You cannot keep asking people to test the SDK version they don't use in their projects.
For the SDK version people are using, there may have some issues people have code to workaround known issues.
Changing SDK version can make some workaround fail to work because new SDK may have behavior change that turn one bug to another bug or introduce new bugs. i.e. new sdk may introduce more *unknown* issues.
It's software. It's pretty common people find issues *after* release.
What if new release still does not fix people reported issue? Asking people to wait yet another release? Working this way just does not work at all.

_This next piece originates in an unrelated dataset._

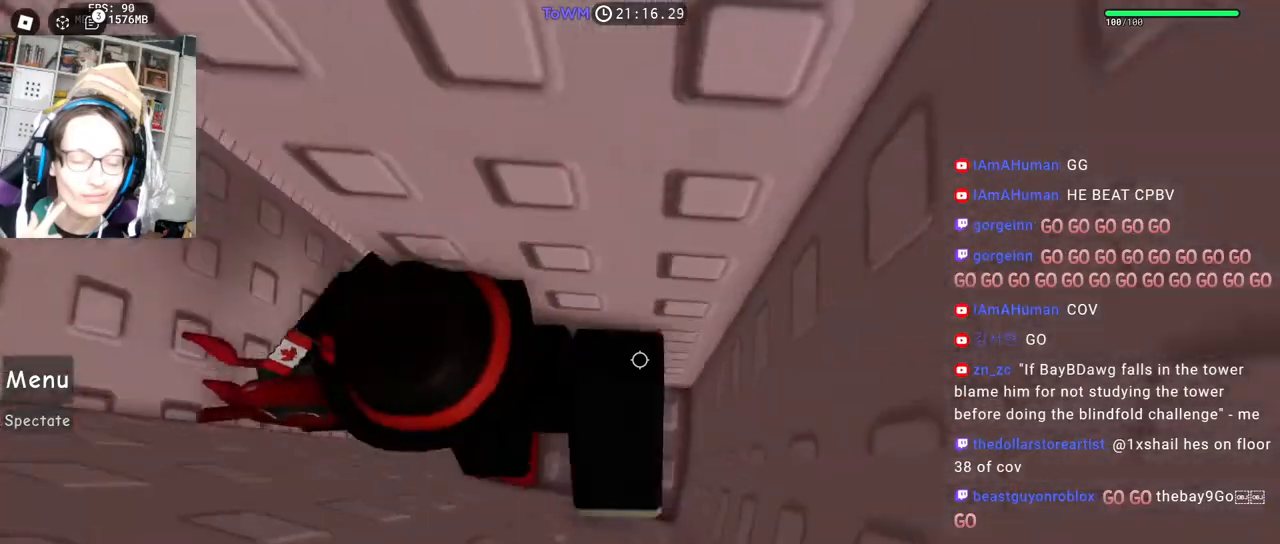
{"keys": [], "mouse": ["right"], "events": [[84, "d", "up"]]}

You need to deliver exactly the fix for the issues reported by users, rather than give people a huge update release.
If you can provide the fix for user reported issues, no matter with source code/diff or with binary library.
The developers can verify the fix and apply the change to the SDK they use by themselves. (This will save you a lot of time to address issues on different SDK version.)

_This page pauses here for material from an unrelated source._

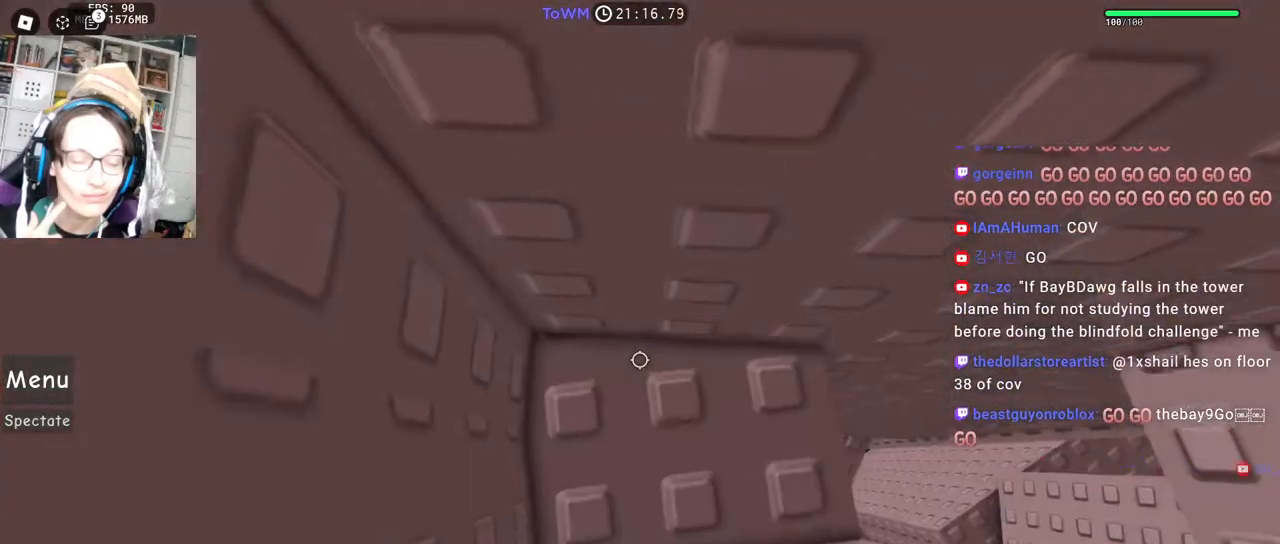
{"keys": ["s"], "mouse": ["right"], "events": [[284, "s", "down"]]}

This way, people do not need to *wait* new release and it makes each SDK version more stable.
I think I already told you this multiple times, you are not listening.
Hi mwf_mmfae,
I even tried with the WIced SDK 4.0. I dont see much changes from the SDK 3.5.2 to 4.0 from MQTT & BESL library unless the core changes is in the static library you have provided in the BESL Folder. But still the same issue persists. Can you give me some insight on this ASAP
anandram wrote:
Hi mwf_mmfae,
I even tried with the WIced SDK 4.0. I dont see much changes from the SDK 3.5.2 to 4.0 from MQTT & BESL library unless the core changes is in the static library you have provided in the BESL Folder. But still the same issue persists. Can you give me some insight on this ASAP
Hi anandram,
It's not clear to me about the issue you mean. Do you mean memory leak issue or other issues?
Hi Axel,
As I mentioned in an old post even I am not able to corner the case. When I do a debug I always see that the device goes into a hang after executing the ssl_handshake_server_async() function. But the source code for this we dont have in our hands. I dont think its a memory issue. Why I say this is because I tried running the https_client for some 20 minutes in a while(1) and it was running fine. So I don't think its a memory issue
anandram wrote:
Hi Axel,
As I mentioned in an old post even I am not able to corner the case. When I do a debug I always see that the device goes into a hang after executing the ssl_handshake_server_async() function. But the source code for this we dont have in our hands. I dont think its a memory issue. Why I say this is because I tried running the https_client for some 20 minutes in a while(1) and it was running fine. So I don't think its a memory issue
Ok, maybe you should create another discussion thread for the issue you mentioned with clear reproduce steps and the SDK version you tested.
It's a little bit misleading as the issue is different from the subject of this discussion thread.